MİT TIR’ları ihaneti konusunda gündeme gelen iddialar da Kemal Kılıçdaroğlu’nu işaret ediyor. CHP liderinin flash bellekteki görüntülerin Enis Berberoğlu aracılığıyla Can Dündar’a iletilmesini sağladığı söyleniyor. İddialara göre devlet sırrı içeren görüntüleri Kılıçdaroğlu 17 Mayıs’ta Zaman gazetesine gittiğinde FETÖ’nün firari gazetecisi Ekrem Dumanlı’dan aldı, Kılıçdaroğlu da Can Dündar’a ulaştırması için Enis Berberoğlu’na verdi.

BND-FETÖ ortak yapımı

CHP liderinin Alman istihbaratı ve FETÖ ile paralel söylem geliştirdiği bir diğer olay ise 15 Temmuz darbe girişimi için “kontrollü darbe” ifadesini kullanması. Kontrollü darbe ifadesinin Kılıçdaroğlu’nun eski başdanışmanı Rasim Bölücek tarafından ortaya atıldığı, Bölücek’in ise teröristbaşı Fethullah Gülen’in sağ kolu olarak anılan Bilal Ekşili ile yakın ilişkileri olduğu ortaya çıkmıştı. Kılıçdaroğlu’nun bazı danışmanları ise FETÖ üyesi olmaktan dolayı tutuklanmıştı. İçişleri Bakanı Süleyman Soylu ise Yeni Şafak’a yaptığı bir açıklamada kontrollü darbe söyleminin Alman istihbaratının söylemi olduğu ve Kılıçdaroğlu’nun sufleyi oradan aldığını söylemiş, “O geceyi bir sinema dizisi gibi seyrederseniz bunu böyle söylersiniz.
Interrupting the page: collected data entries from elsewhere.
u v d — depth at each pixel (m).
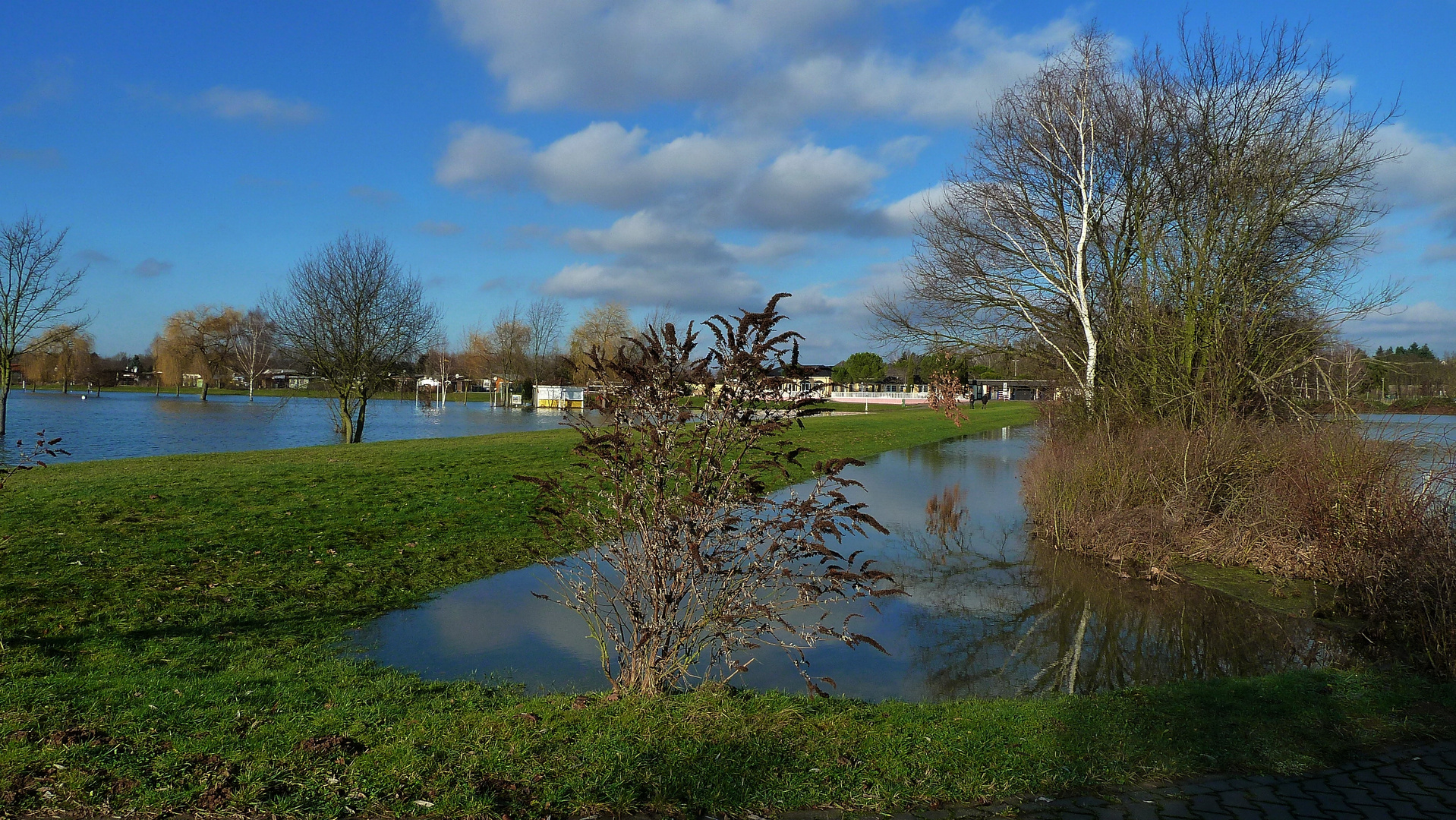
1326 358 13.34
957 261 19.84
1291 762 4.71
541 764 4.23
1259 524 11.24
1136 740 4.93
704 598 5.53
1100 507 12.29
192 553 9.22
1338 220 15.09
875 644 5.34
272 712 4.94
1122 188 18.41
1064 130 18.66
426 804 3.82
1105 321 18.05
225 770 4.07
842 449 28.52
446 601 8.37
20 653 5.99
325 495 13.14
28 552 8.73
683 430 5.16
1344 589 9.52
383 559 9.77
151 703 5.00
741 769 4.25
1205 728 5.16
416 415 58.81
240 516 11.13
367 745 4.44
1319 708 5.62
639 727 4.68
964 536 13.34
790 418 5.16
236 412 54.72
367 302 31.38
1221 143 16.12
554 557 10.25
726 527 5.14
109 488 12.59
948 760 4.51
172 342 70.25
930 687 6.48
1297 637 8.05
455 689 5.68
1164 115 17.27
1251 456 12.07
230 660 6.19
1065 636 8.06
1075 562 11.50
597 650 6.88
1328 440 10.51
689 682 6.19
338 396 32.22
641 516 5.14
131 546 9.27
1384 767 4.71
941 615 8.73
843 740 4.68
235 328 72.38
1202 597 9.62
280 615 7.55
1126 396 15.73
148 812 3.71
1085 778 4.39
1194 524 11.68
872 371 102.00
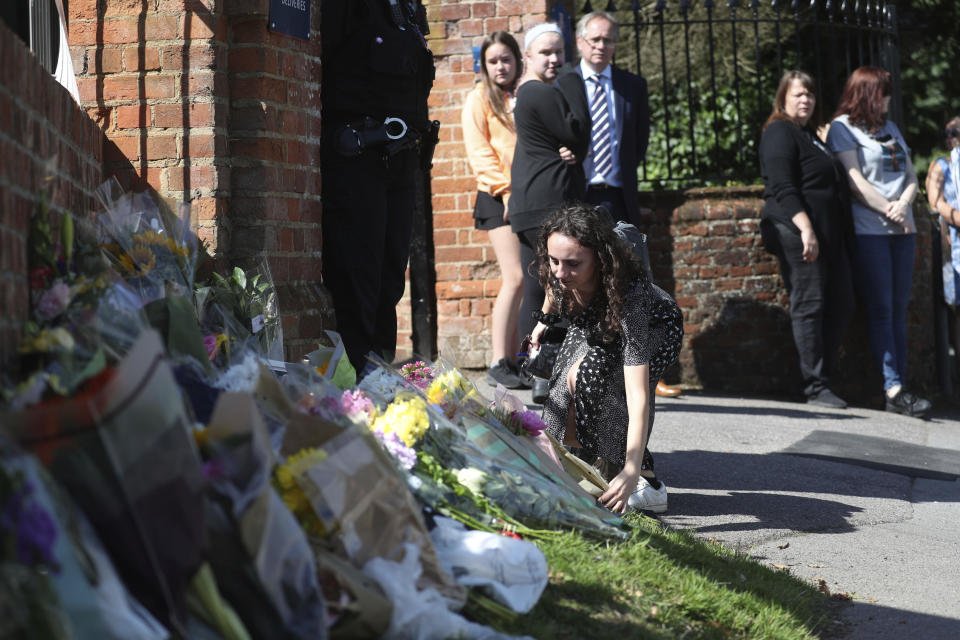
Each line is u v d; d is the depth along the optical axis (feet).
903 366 25.45
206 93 13.52
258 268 12.33
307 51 14.55
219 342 10.41
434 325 26.03
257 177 13.73
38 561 5.60
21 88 8.23
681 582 10.30
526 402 20.71
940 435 22.41
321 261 14.94
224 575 6.64
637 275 12.68
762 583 11.22
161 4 13.55
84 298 8.11
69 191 10.52
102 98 13.70
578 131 19.27
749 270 25.61
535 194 19.52
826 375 24.61
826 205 24.08
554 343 14.69
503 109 22.29
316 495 7.46
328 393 9.48
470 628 7.64
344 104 14.94
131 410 6.22
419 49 15.48
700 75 43.06
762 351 25.59
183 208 11.63
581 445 13.55
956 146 27.61
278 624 6.67
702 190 25.85
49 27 13.55
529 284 20.15
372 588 7.33
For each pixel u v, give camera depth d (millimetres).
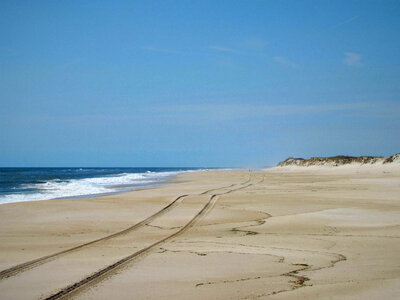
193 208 19484
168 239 12492
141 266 9055
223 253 10398
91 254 10320
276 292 7082
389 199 22625
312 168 91375
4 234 13297
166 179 54688
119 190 34875
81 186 40938
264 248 11000
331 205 20203
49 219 16156
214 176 59469
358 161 84562
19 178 64125
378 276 8062
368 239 12086
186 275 8273
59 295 7047
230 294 7000
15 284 7691
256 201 22219
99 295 7039
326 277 8039
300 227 14336
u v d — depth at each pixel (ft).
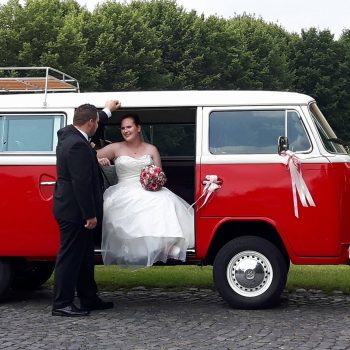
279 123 28.50
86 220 26.35
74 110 29.68
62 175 26.76
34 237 29.09
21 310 28.71
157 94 29.43
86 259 27.81
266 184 27.89
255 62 186.19
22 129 29.78
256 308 28.12
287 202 27.76
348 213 28.19
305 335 23.59
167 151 32.78
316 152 27.94
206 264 29.73
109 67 144.15
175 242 27.86
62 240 27.04
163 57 163.84
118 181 29.76
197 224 28.19
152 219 27.89
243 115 28.71
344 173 28.04
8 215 29.19
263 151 28.37
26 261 32.01
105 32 144.46
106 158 29.55
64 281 27.04
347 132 228.84
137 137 29.73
Bu lafı ilk önce kim çıkardı? Sufle Alman istihbarat teşkilatı, ABD ve İngiltere’deki bazı adamlar üzerinden geldi. Kemal Kılıçdaroğlu da bu lafa kondu” demişti. FETÖ’nün Almanya’nın muhafazası altında olduğu düşünülürse her iki iddia da doğru olabilir.

15 Temmuz davasını izlemeyenler Zarrab davasında

Görünüşe göre CHP ve Kemal Kılıçdaroğlu muhalefet yapmayı Türkiye’nin aleyhine olan her durumu kullanmak olarak algılıyor. Merkel’in, ‘Türkiye güvenli ülke değildir gitmeyin’ demesine kalmadan, Kılıçdaroğlu çıkıp Alman gazetelerine, ‘Türkiye güvenli bir ülke değil, gelmeyin’ diyebiliyor. CHP Türkiye’de görülen 15 Temmuz darbe girişimi davalarından hiç birini takip etmiyor ama Amerika Birleşik Devletleri’nde görülen Reza Zarrab davasını davaya giderek takip ediyor. New York’taki duruşmayla aynı anda, 5 ay önce FETÖ tarafından servis edilmiş kağıtlar belge diye sunuluyor. Tüm bunları bir arada düşününce Kılıçdaroğlu’nun bir dış tehdit olduğu aşikar.